• What is being asked
Below are the records; give again exactly the lines from the one containing "The weekend when Jordan and the NBA" through the one containing "includes the former", leaving out pictures.

• Information given
↓

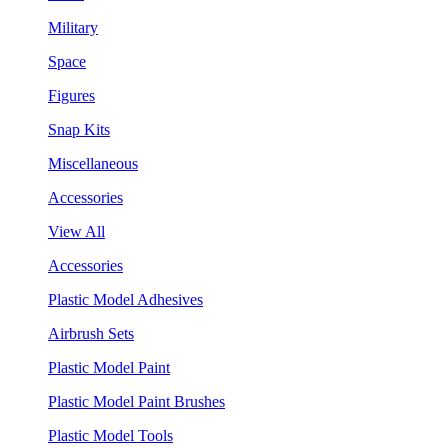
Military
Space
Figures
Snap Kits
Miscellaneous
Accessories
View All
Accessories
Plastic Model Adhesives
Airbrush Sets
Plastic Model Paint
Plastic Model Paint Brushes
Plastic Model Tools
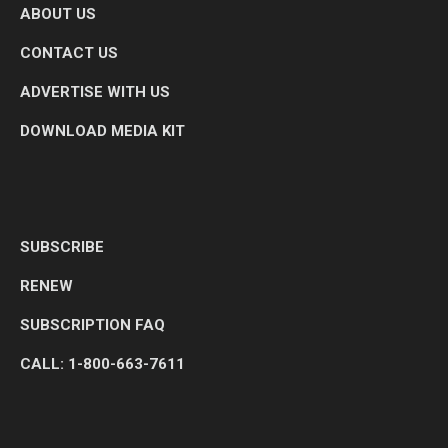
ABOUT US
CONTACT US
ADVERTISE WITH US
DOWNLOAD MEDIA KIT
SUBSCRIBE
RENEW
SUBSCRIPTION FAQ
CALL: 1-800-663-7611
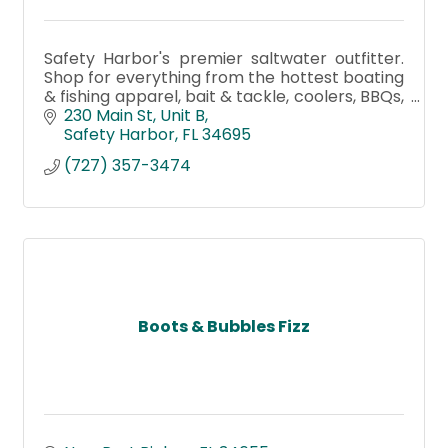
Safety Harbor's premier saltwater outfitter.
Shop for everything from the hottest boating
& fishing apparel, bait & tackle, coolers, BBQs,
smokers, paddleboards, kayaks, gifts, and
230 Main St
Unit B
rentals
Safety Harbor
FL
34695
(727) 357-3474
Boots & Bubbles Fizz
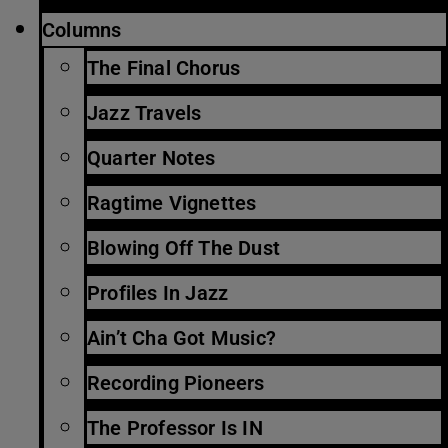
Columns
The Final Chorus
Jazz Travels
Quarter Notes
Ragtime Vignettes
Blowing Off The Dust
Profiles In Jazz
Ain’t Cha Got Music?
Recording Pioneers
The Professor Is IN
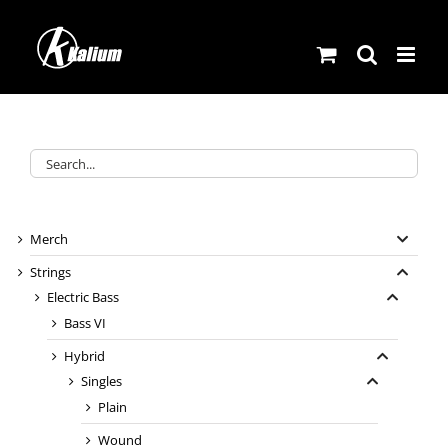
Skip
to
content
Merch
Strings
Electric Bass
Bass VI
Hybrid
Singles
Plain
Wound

↑
↓

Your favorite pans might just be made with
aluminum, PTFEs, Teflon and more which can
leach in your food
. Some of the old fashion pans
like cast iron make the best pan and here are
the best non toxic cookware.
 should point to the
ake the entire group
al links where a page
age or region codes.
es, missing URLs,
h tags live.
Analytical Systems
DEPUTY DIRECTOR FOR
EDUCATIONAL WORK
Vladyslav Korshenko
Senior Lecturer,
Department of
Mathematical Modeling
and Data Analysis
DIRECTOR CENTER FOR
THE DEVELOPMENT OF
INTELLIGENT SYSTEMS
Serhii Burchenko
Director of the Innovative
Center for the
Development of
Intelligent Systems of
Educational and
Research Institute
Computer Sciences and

↑
↓

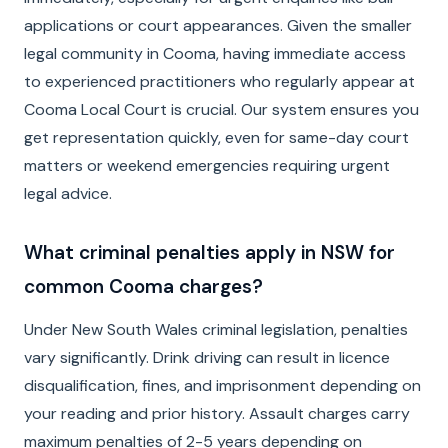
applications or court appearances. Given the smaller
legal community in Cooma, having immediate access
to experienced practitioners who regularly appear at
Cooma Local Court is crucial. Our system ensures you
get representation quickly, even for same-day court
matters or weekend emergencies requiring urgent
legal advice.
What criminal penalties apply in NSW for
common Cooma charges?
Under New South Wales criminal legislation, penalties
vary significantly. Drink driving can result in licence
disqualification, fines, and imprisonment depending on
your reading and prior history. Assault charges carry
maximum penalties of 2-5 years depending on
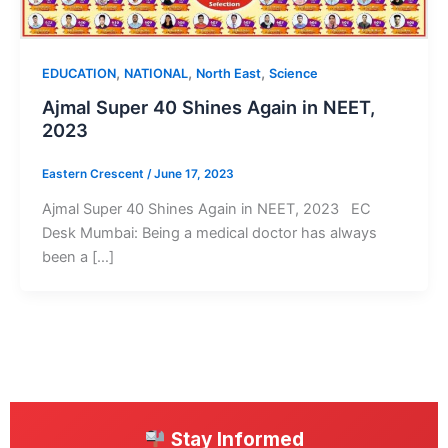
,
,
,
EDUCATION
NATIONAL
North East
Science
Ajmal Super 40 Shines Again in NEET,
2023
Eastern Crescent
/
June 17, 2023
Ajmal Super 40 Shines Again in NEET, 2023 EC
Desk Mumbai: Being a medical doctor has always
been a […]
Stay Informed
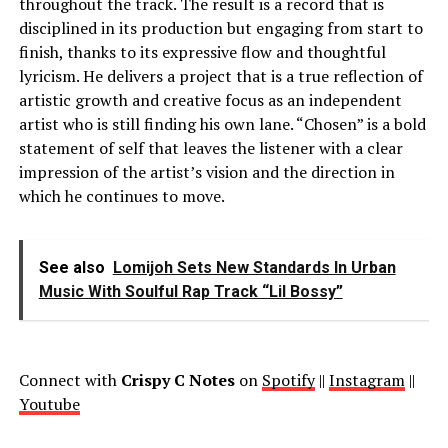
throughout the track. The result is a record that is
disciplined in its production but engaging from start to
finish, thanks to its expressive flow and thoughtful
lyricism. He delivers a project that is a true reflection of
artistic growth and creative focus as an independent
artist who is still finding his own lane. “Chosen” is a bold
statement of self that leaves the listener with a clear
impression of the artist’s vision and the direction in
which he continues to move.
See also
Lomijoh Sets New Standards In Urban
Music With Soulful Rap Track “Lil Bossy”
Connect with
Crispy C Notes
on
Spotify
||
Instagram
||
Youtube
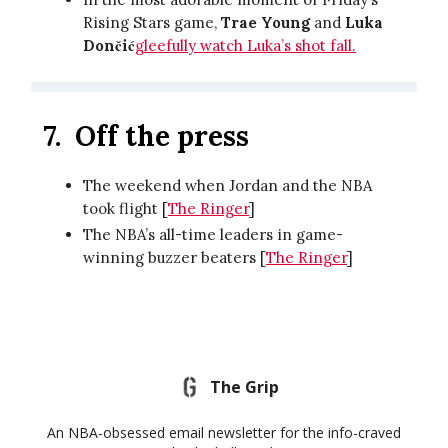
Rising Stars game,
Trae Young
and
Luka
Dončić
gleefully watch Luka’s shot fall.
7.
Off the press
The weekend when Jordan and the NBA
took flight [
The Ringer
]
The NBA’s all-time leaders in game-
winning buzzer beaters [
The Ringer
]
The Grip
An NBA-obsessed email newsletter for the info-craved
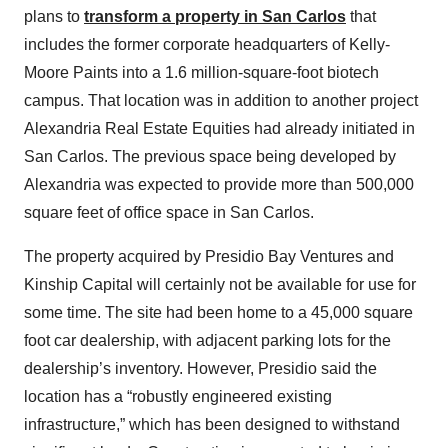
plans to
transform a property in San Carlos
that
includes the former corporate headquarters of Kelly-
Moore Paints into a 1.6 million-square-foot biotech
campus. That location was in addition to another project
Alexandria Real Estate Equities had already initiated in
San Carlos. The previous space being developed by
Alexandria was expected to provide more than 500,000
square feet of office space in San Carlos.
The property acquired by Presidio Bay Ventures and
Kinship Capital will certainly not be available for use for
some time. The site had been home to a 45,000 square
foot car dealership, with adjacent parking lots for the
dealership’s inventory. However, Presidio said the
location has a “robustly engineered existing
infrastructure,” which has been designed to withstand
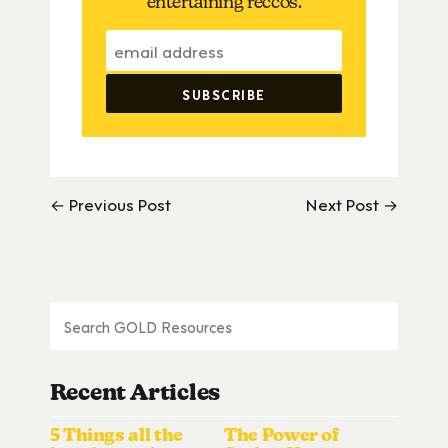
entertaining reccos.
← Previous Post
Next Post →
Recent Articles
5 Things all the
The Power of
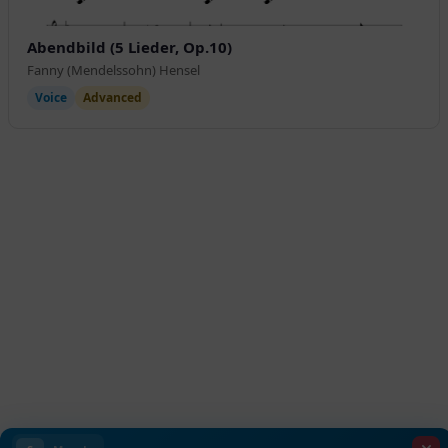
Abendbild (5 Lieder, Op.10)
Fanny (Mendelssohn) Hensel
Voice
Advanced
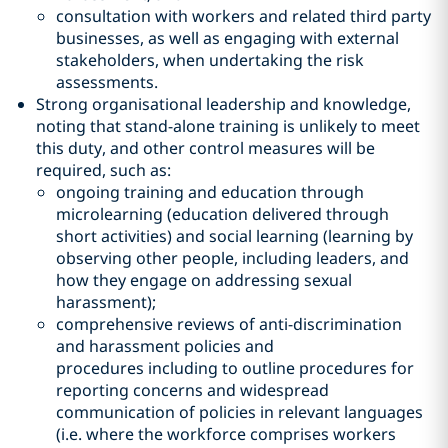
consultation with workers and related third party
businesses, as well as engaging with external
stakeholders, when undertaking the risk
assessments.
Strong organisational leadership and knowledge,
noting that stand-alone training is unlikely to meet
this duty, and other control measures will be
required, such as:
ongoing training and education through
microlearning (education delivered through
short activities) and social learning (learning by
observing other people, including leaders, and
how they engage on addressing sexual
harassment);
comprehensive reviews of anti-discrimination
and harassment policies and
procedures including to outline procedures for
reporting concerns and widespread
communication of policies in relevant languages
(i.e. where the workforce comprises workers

↑

• Task result
The weekend when Jordan and the NBA
took flight [
The Ringer
]
The NBA’s all-time leaders in game-
winning buzzer beaters [
The Ringer
]
The Grip
An NBA-obsessed email newsletter for the info-craved
plans to
transform a property in San Carlos
that
includes the former corporate headquarters of Kelly-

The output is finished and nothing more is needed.